Collision of drops with inertia effects in strongly sheared linear flow fields
- FRANCK PIGEONNEAU, FRANÇOIS FEUILLEBOIS
-
- Journal:
- Journal of Fluid Mechanics / Volume 455 / 25 March 2002
- Published online by Cambridge University Press:
- 15 April 2002, pp. 359-386
-
- Article
- Export citation
-
The relative motion of drops in shear flows is responsible for collisions leading to the creation of larger drops. The collision of liquid drops in a gas is considered here. The drops are small enough for the Reynolds number to be low (negligible fluid motion inertia), yet large enough for the Stokes number to be possibly of order unity (non-negligible inertia in the motion of drops). Possible concurrent effects of Van der Waals attractive forces and drop inertia are taken into account.
General expressions are first presented for the drag forces on two interacting drops of different sizes embedded in a general linear flow field. These expressions are obtained by superposition of solutions for the translation of drops and for steady drops in elementary linear flow fields (simple shear flows, pure straining motions). Earlier solutions adapted to the case of inertialess drops (by Zinchenko, Davis and coworkers) are completed here by the solution for a simple shear flow along the line of centres of the drops. A solution of this problem in bipolar coordinates is provided; it is consistent with another solution obtained as a superposition of other elementary flow fields.
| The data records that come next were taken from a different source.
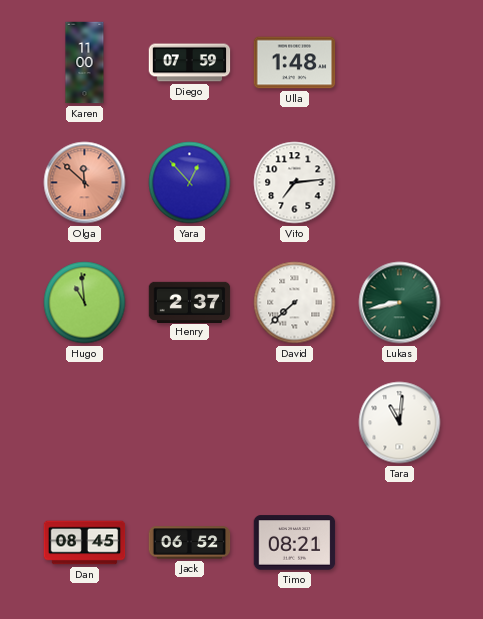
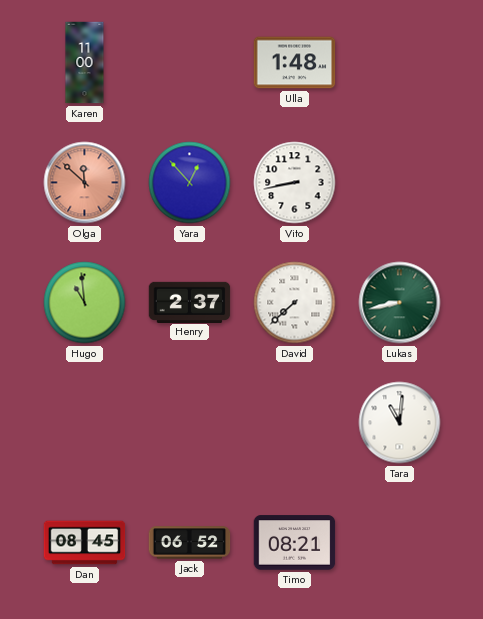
Diego: 07:59 -> none
Vito: 7:14 -> 8:43
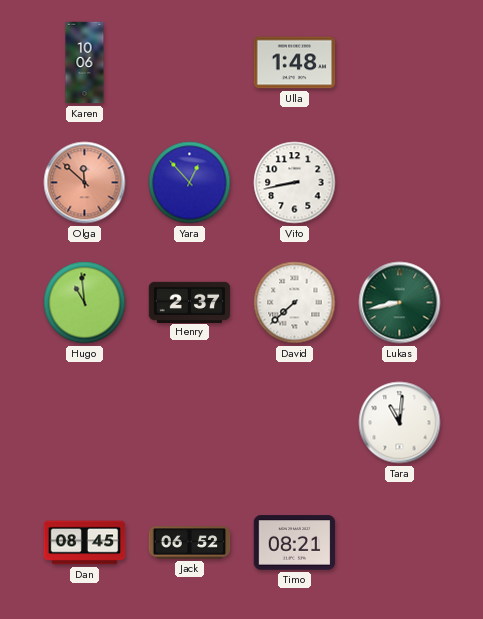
Karen: 11:00 -> 10:06
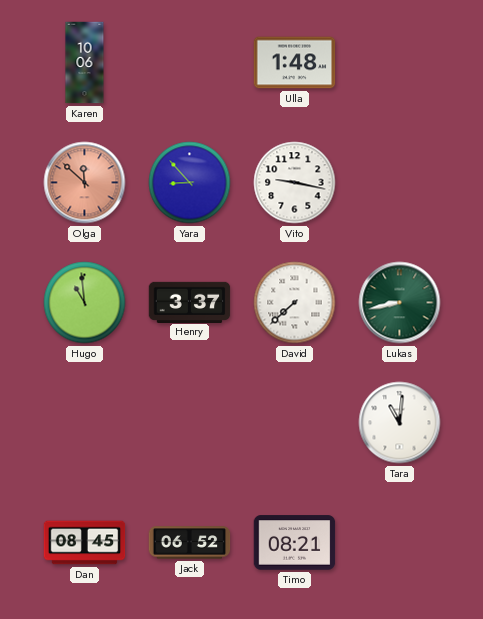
Yara: 12:53 -> 8:53
Vito: 8:43 -> 9:17
Henry: 2:37 -> 3:37
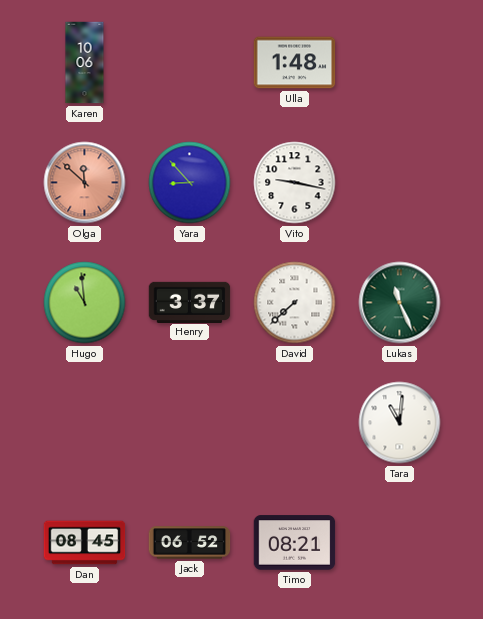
Lukas: 8:43 -> 11:26
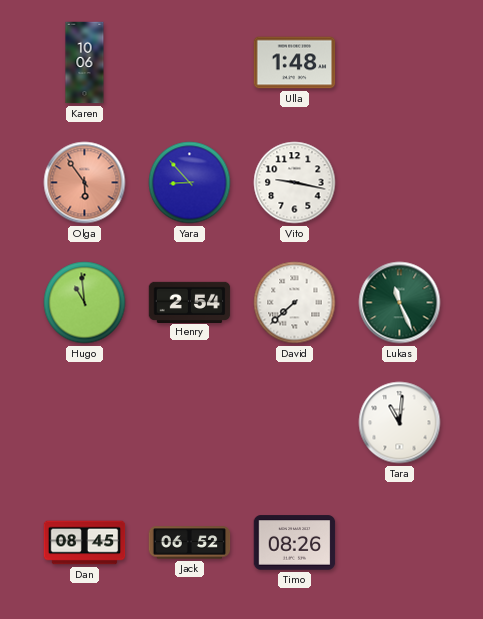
Olga: 11:52 -> 5:54
Henry: 3:37 -> 2:54
Timo: 08:21 -> 08:26
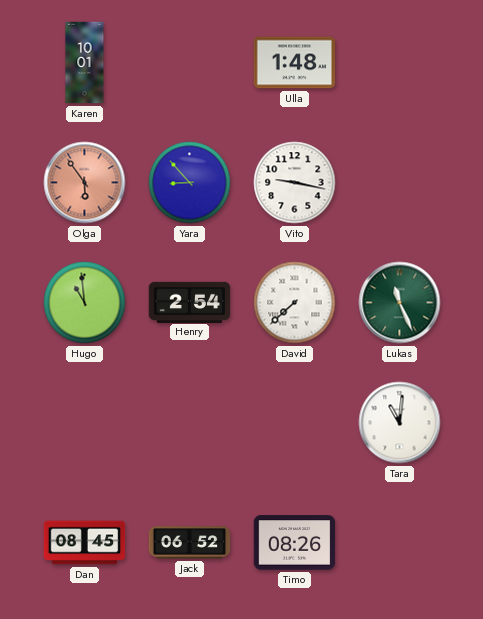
Karen: 10:06 -> 10:01
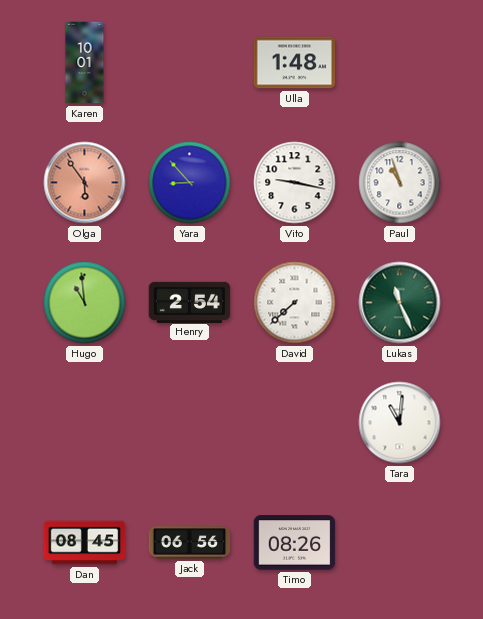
Paul: none -> 10:57
Jack: 06:52 -> 06:56
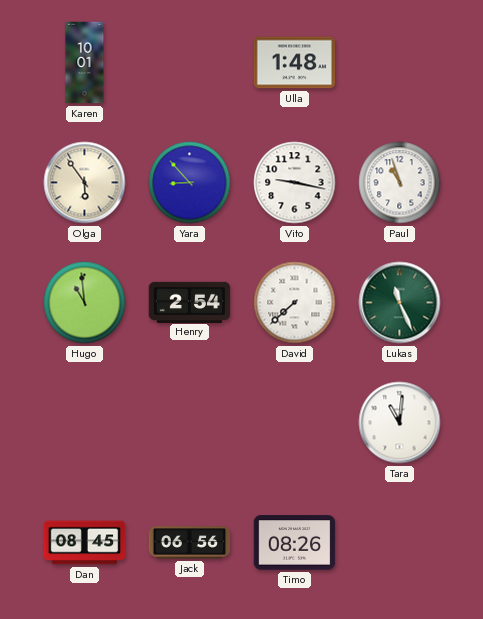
Olga dial: salmon -> cream
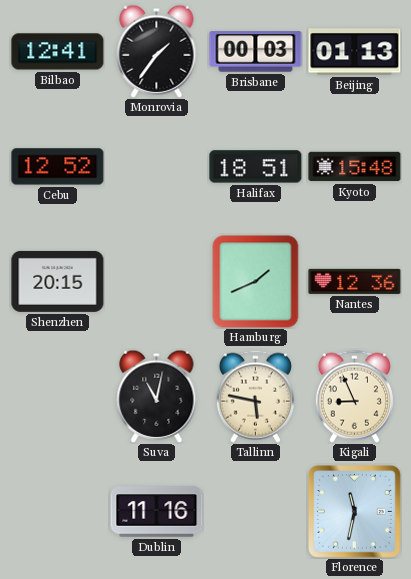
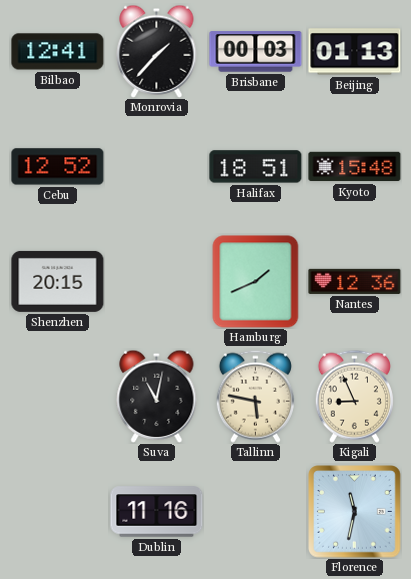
Monrovia: 1:36 -> 1:37
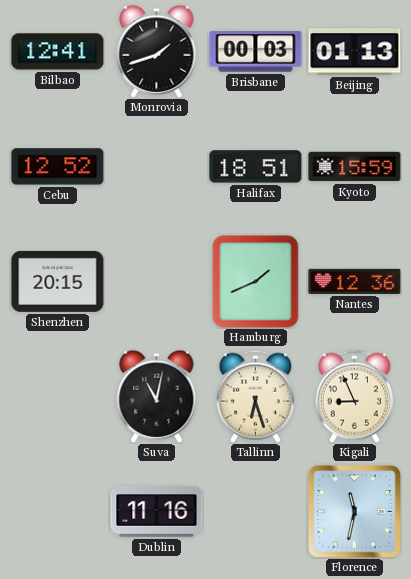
Monrovia: 1:37 -> 1:42
Kyoto: 15:48 -> 15:59
Tallinn: 5:47 -> 6:27
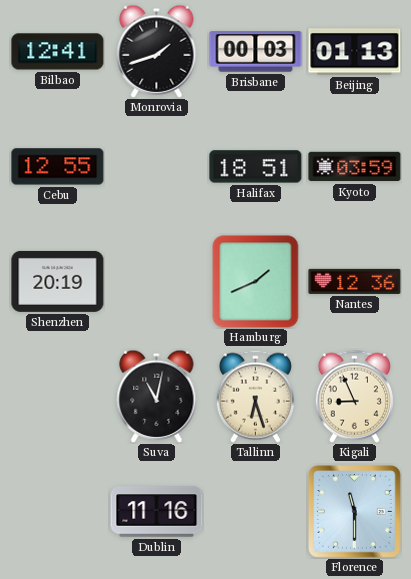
Cebu: 12:52 -> 12:55
Kyoto: 15:59 -> 03:59
Shenzhen: 20:15 -> 20:19
Florence: 11:32 -> 11:30
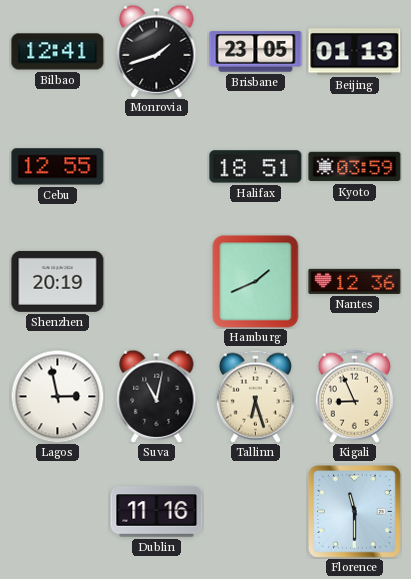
Brisbane: 00:03 -> 23:05
Lagos: none -> 2:58
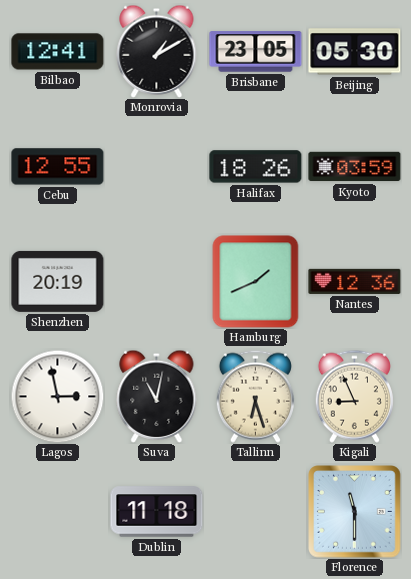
Monrovia: 1:42 -> 1:10
Beijing: 01:13 -> 05:30
Halifax: 18:51 -> 18:26
Dublin: 11:16 -> 11:18
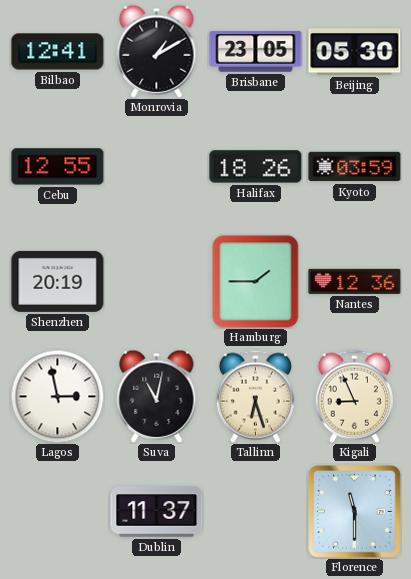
Hamburg: 1:41 -> 1:45
Dublin: 11:18 -> 11:37
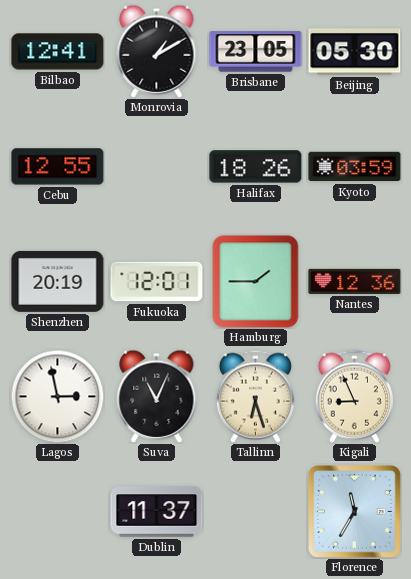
Fukuoka: none -> 12:01
Suva: 11:02 -> 11:04
Florence: 11:30 -> 11:35
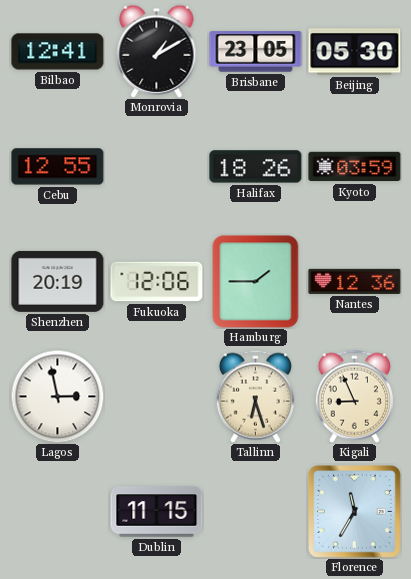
Fukuoka: 12:01 -> 12:06
Suva: 11:04 -> none
Dublin: 11:37 -> 11:15
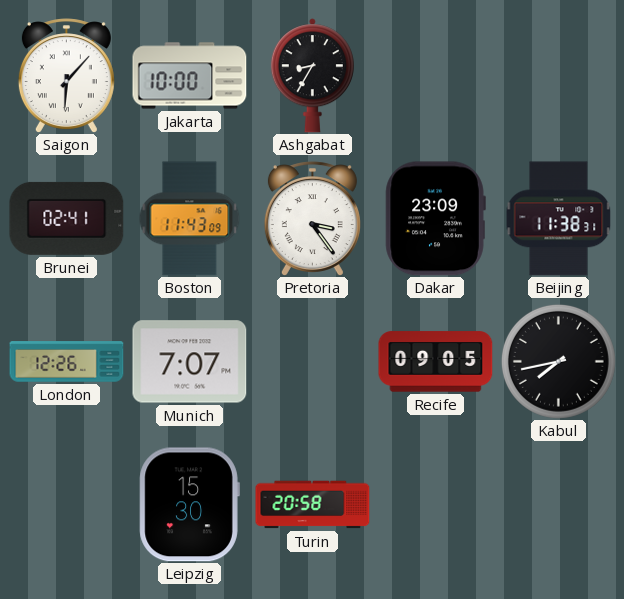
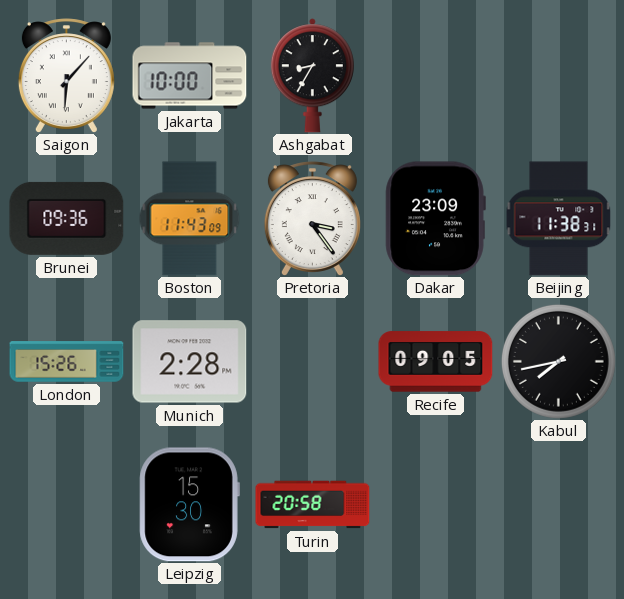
Brunei: 02:41 -> 09:36
London: 12:26 -> 15:26
Munich: 7:07 -> 2:28
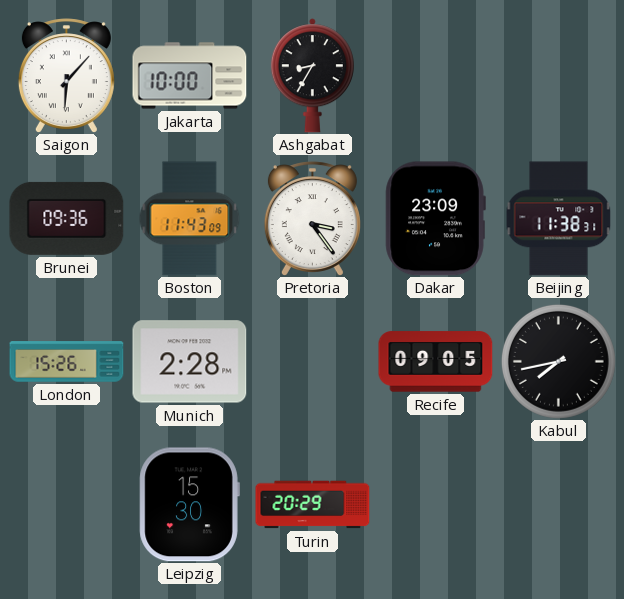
Turin: 20:58 -> 20:29
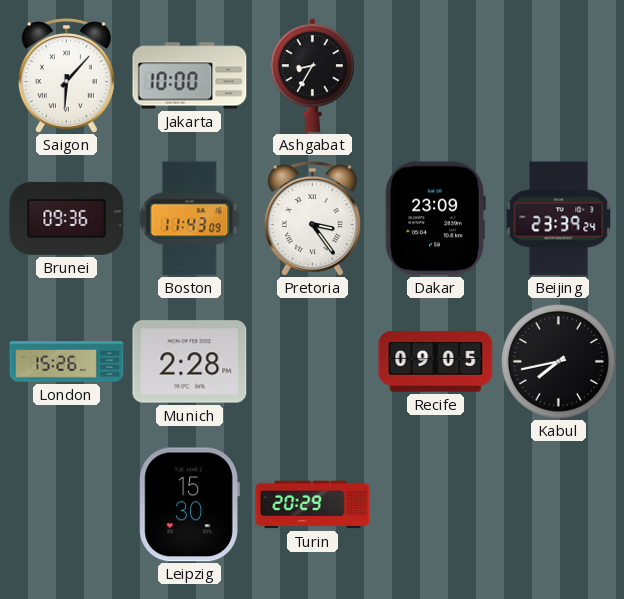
Beijing: 11:38 -> 23:39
The collision efficiency of drops is calculated neglecting gravity effects, that is for strongly sheared linear flow fields. Results are presented for the cases of a simple linear shear flow and an axisymmetric pure straining motion. As expected, the collision efficiency increases with the Stokes numbers, that is with drop inertia. On the other hand, the collision efficiency in a simple shear flow becomes negligible below some value of the ratio of radii, regardless of drop inertia. The value of this threshold increases with decreasing Van der Waals forces. The concurrence between drop inertia and attractive van der Waals forces results in various anisotropic shapes of the collision cross-section. By comparison, results for the collision efficiency in an axisymmetric pure straining motion are more regular. This flow field induces axisymmetric sections of collision and strong inertial effects resulting in collision efficiencies larger than unity. Effects of van der Waals forces only appear when one of the drops has a very low Stokes number.